I spent so many years saying that if I saw her described as a person on paper that we would have nothing in common. That is how far our values and beliefs differ. For years we would talk about nothing more than the weather and what was going on with the kids. It was always, but she is my mom, end of story. As I got older, the less I was able and willing to write off her hatred of so many people and her use of extreme, radical religious ideology as an excuse for her actions. I was tired of indirectly hearing that I was a bad person for doing yoga, how I was harming my kids because of it. That I made the wrong choice to get divorced, even though she herself has been divorced multiple times (there was a reason for why hers were acceptable and mine was not). I am looked down on for being too liberal and supportive of anything that has to do with socio-economic equality/gender identity/racial equality/body autonomy…anything that differs from her narrow scope on life. Basically I am one of the worst people. I heard stories that she has told my sisters while I was off at college, none that painted me in a flattering light. And I in return shared with them the stories that she told me about them.
She comes across as supportive on social media, by liking my posts. Just to turn around and complain to people about the content. When she does leave the occasional comment, it is usually an anecdote that somehow one ups my experience. To the world she is nothing but supportive of her children. When in reality it is nearly the opposite.
In her mind she has down nothing wrong and that our lack of a relationship is all on me. She wants control of the narrative and of all those involved in her story. I will never be able to change that. I will never be able to change her. All I can do is to remove her toxicity from my life and begin to heal. Heal to become a stronger, healthier, happier version of myself, not just for me but for my kids.

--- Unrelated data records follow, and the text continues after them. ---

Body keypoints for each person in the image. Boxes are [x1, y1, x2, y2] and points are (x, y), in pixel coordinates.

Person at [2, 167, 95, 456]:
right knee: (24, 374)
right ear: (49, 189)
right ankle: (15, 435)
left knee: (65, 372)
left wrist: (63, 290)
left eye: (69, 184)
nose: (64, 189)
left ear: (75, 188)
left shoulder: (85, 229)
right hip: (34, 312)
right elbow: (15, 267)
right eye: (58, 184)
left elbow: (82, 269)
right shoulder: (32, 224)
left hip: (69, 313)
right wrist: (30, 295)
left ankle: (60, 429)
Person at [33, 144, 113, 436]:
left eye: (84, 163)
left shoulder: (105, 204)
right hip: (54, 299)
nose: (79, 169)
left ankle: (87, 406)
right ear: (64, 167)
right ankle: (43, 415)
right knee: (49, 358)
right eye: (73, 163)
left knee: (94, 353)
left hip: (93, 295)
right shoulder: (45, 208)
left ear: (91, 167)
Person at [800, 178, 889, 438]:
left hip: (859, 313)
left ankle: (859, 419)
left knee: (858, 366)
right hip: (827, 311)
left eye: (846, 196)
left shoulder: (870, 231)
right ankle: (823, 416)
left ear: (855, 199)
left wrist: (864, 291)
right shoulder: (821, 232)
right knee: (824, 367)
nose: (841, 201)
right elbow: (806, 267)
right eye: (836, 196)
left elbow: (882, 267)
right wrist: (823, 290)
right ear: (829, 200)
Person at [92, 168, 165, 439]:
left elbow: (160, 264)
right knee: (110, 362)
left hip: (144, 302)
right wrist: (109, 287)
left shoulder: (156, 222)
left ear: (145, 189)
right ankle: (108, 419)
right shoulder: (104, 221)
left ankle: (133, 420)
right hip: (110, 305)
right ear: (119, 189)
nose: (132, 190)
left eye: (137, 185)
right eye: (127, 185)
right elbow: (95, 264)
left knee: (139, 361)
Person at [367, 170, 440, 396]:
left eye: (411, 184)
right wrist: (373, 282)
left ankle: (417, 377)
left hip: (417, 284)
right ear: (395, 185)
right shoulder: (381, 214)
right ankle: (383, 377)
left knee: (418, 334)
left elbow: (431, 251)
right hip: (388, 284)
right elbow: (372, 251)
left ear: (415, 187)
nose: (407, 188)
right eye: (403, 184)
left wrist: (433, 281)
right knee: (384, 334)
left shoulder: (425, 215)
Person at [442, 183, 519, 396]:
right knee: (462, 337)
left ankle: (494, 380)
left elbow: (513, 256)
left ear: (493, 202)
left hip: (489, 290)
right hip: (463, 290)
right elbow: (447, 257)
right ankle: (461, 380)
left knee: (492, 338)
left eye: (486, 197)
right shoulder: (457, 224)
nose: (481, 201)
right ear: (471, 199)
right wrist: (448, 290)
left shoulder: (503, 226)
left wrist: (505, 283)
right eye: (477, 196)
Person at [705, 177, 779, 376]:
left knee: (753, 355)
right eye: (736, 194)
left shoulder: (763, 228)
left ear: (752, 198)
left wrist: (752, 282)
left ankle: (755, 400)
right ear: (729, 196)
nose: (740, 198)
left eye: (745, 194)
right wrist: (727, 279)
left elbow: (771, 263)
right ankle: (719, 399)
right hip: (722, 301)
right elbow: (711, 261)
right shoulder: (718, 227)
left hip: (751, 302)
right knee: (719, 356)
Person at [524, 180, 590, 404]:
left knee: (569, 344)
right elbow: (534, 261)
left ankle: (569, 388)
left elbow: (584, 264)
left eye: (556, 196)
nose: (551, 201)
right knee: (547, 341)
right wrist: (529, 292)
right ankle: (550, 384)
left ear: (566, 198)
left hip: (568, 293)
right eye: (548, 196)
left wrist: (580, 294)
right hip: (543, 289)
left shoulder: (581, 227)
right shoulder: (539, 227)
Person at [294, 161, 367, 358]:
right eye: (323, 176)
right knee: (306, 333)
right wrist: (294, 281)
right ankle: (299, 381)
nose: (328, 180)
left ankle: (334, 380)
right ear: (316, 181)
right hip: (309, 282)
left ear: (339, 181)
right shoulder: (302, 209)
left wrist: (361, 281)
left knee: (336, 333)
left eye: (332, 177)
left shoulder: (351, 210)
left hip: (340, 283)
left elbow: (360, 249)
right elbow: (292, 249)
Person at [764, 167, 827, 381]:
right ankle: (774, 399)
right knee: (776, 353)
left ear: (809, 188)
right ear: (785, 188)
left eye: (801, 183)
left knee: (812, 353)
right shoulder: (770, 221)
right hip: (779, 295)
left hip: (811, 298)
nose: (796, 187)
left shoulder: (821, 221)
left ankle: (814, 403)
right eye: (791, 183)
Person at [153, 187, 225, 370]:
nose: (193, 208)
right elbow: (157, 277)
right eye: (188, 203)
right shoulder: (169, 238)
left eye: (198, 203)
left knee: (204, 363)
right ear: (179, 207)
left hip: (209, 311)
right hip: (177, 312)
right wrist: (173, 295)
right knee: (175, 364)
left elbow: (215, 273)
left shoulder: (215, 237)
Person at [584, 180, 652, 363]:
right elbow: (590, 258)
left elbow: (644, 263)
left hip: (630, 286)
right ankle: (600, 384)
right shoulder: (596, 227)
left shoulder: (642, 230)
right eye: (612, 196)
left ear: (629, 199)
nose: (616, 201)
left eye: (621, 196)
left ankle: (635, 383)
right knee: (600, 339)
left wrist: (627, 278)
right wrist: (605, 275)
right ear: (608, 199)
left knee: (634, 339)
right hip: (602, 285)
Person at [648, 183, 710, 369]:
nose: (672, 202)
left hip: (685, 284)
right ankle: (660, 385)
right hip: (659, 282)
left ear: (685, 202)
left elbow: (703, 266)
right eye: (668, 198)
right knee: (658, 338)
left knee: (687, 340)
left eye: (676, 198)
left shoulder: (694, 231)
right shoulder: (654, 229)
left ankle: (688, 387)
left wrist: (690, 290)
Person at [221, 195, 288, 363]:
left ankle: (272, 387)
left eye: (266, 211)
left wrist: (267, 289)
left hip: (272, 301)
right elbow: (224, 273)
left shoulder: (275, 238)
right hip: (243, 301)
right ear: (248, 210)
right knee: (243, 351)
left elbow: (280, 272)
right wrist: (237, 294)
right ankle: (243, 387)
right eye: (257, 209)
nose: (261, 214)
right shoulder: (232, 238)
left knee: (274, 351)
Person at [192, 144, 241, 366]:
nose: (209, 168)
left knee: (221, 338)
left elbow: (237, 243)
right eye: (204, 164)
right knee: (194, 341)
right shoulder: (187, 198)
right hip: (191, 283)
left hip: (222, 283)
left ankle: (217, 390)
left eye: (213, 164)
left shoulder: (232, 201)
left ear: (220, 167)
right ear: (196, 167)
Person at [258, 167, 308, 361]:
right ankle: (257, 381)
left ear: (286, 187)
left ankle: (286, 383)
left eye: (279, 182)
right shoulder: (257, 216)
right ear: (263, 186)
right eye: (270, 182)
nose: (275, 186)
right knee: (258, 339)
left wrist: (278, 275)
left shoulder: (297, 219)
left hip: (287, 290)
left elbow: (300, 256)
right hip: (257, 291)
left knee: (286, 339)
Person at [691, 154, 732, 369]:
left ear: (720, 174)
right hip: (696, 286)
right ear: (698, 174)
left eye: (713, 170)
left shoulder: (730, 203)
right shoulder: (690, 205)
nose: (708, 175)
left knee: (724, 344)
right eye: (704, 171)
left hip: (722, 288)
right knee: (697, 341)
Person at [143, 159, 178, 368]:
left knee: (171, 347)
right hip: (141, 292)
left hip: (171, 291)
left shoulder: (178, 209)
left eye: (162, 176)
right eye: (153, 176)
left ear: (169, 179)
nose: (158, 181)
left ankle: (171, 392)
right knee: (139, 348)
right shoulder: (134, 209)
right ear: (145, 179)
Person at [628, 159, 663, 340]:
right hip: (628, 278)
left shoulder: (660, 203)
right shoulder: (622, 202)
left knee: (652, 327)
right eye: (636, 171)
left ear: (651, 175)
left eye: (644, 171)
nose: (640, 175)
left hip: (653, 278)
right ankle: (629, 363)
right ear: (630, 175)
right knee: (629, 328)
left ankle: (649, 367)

By doing that I rob her of her control and that to her is the scariest thing. The thing she will fight tooth and nail against.
I can’t change what has happened, but I get to decide every day going forth. I can choose who to let into my life and who gets to stay. I will no longer make excuses for those that are harmful in any way. Biological family members do not get a free pass to be bad people. My real family is made up of the people that have supported me and loved me unconditionally. They do not offer their love based on conditions that only serve them and make me prove I deserve it. Toxic is toxic and you deserve more than that. Period.